* Goal of the exercise
Your answer should be one number, the count of lines in the records that carry the string "Island".

* Task material
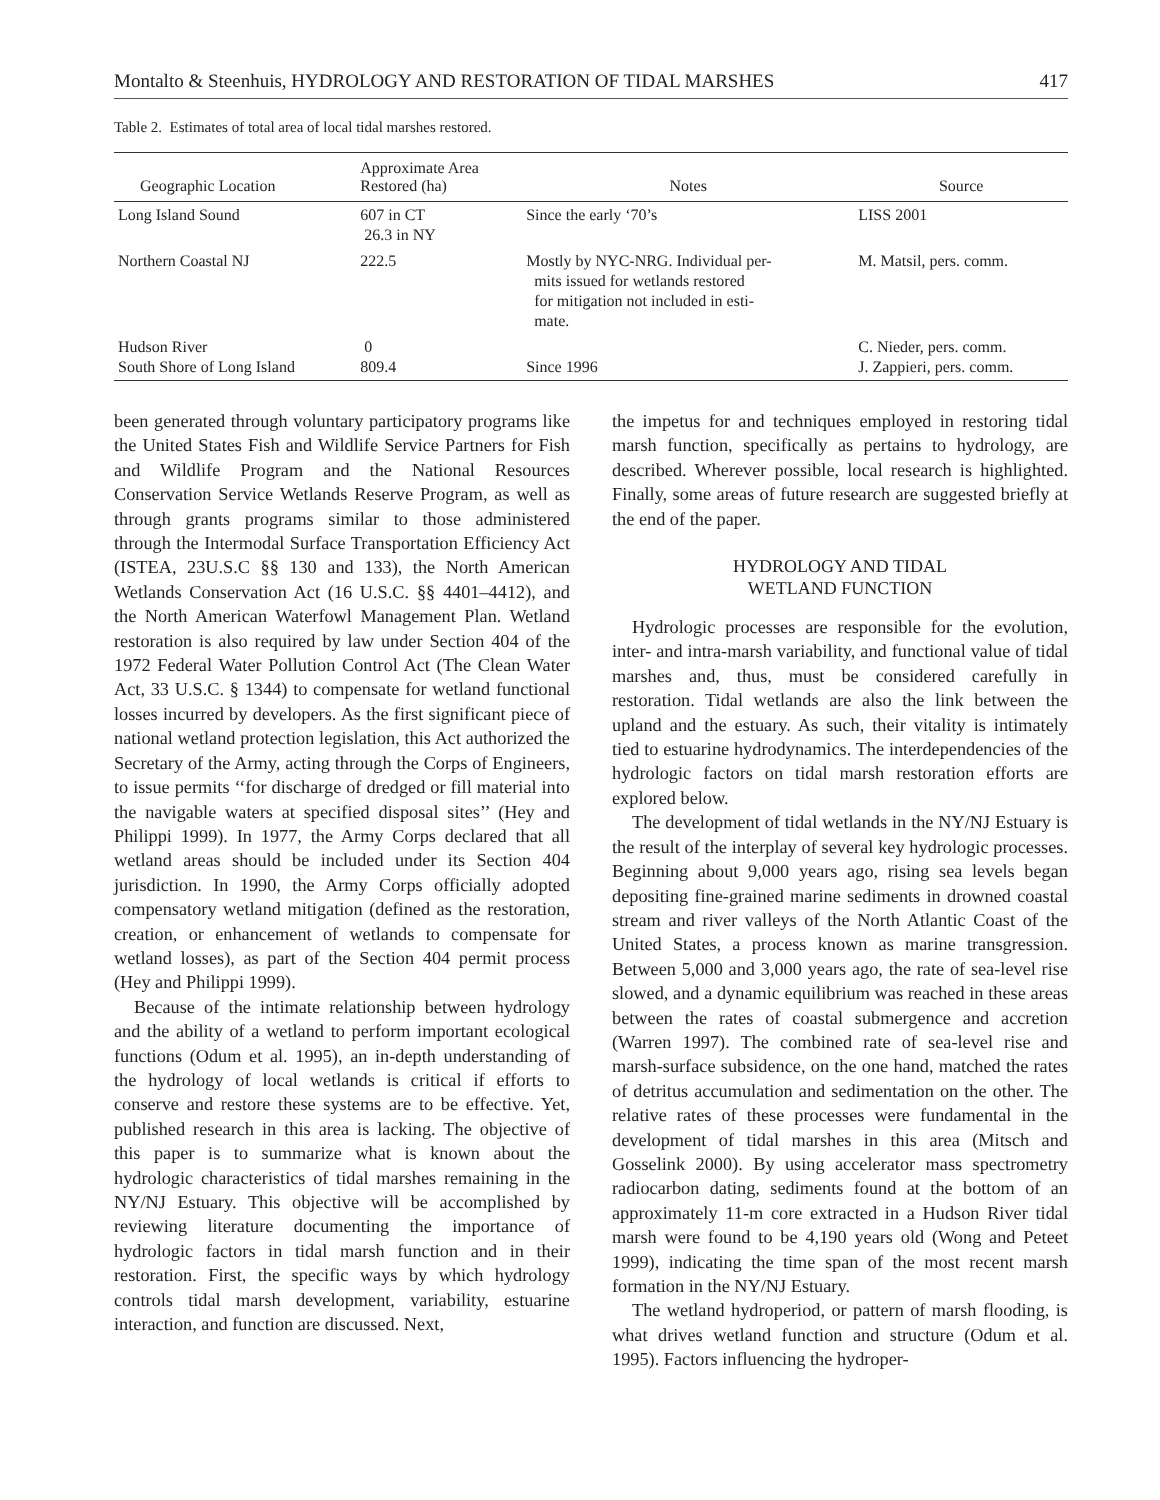Montalto & Steenhuis, HYDROLOGY AND RESTORATION OF TIDAL MARSHES 417
Table 2. Estimates of total area of local tidal marshes restored.
| Geographic Location | Approximate Area Restored (ha) | Notes | Source |
| --- | --- | --- | --- |
| Long Island Sound | 607 in CT 26.3 in NY | Since the early ‘70’s | LISS 2001 |
| Northern Coastal NJ | 222.5 | Mostly by NYC-NRG. Individual per- mits issued for wetlands restored for mitigation not included in esti- mate. | M. Matsil, pers. comm. |
| Hudson River South Shore of Long Island | 0 809.4 | Since 1996 | C. Nieder, pers. comm. J. Zappieri, pers. comm. |
been generated through voluntary participatory programs like the United States Fish and Wildlife Service Partners for Fish and Wildlife Program and the National Resources Conservation Service Wetlands Reserve Program, as well as through grants programs similar to those administered through the Intermodal Surface Transportation Efficiency Act (ISTEA, 23U.S.C §§ 130 and 133), the North American Wetlands Conservation Act (16 U.S.C. §§ 4401–4412), and the North American Waterfowl Management Plan. Wetland restoration is also required by law under Section 404 of the 1972 Federal Water Pollution Control Act (The Clean Water Act, 33 U.S.C. § 1344) to compensate for wetland functional losses incurred by developers. As the first significant piece of national wetland protection legislation, this Act authorized the Secretary of the Army, acting through the Corps of Engineers, to issue permits ‘‘for discharge of dredged or fill material into the navigable waters at specified disposal sites’’ (Hey and Philippi 1999). In 1977, the Army Corps declared that all wetland areas should be included under its Section 404 jurisdiction. In 1990, the Army Corps officially adopted compensatory wetland mitigation (defined as the restoration, creation, or enhancement of wetlands to compensate for wetland losses), as part of the Section 404 permit process (Hey and Philippi 1999).
Because of the intimate relationship between hydrology and the ability of a wetland to perform important ecological functions (Odum et al. 1995), an in-depth understanding of the hydrology of local wetlands is critical if efforts to conserve and restore these systems are to be effective. Yet, published research in this area is lacking. The objective of this paper is to summarize what is known about the hydrologic characteristics of tidal marshes remaining in the NY/NJ Estuary. This objective will be accomplished by reviewing literature documenting the importance of hydrologic factors in tidal marsh function and in their restoration. First, the specific ways by which hydrology controls tidal marsh development, variability, estuarine interaction, and function are discussed. Next,
the impetus for and techniques employed in restoring tidal marsh function, specifically as pertains to hydrology, are described. Wherever possible, local research is highlighted. Finally, some areas of future research are suggested briefly at the end of the paper.
HYDROLOGY AND TIDAL
WETLAND FUNCTION
Hydrologic processes are responsible for the evolution, inter- and intra-marsh variability, and functional value of tidal marshes and, thus, must be considered carefully in restoration. Tidal wetlands are also the link between the upland and the estuary. As such, their vitality is intimately tied to estuarine hydrodynamics. The interdependencies of the hydrologic factors on tidal marsh restoration efforts are explored below.
The development of tidal wetlands in the NY/NJ Estuary is the result of the interplay of several key hydrologic processes. Beginning about 9,000 years ago, rising sea levels began depositing fine-grained marine sediments in drowned coastal stream and river valleys of the North Atlantic Coast of the United States, a process known as marine transgression. Between 5,000 and 3,000 years ago, the rate of sea-level rise slowed, and a dynamic equilibrium was reached in these areas between the rates of coastal submergence and accretion (Warren 1997). The combined rate of sea-level rise and marsh-surface subsidence, on the one hand, matched the rates of detritus accumulation and sedimentation on the other. The relative rates of these processes were fundamental in the development of tidal marshes in this area (Mitsch and Gosselink 2000). By using accelerator mass spectrometry radiocarbon dating, sediments found at the bottom of an approximately 11-m core extracted in a Hudson River tidal marsh were found to be 4,190 years old (Wong and Peteet 1999), indicating the time span of the most recent marsh formation in the NY/NJ Estuary.
The wetland hydroperiod, or pattern of marsh flooding, is what drives wetland function and structure (Odum et al. 1995). Factors influencing the hydroper-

* Solution to this task
2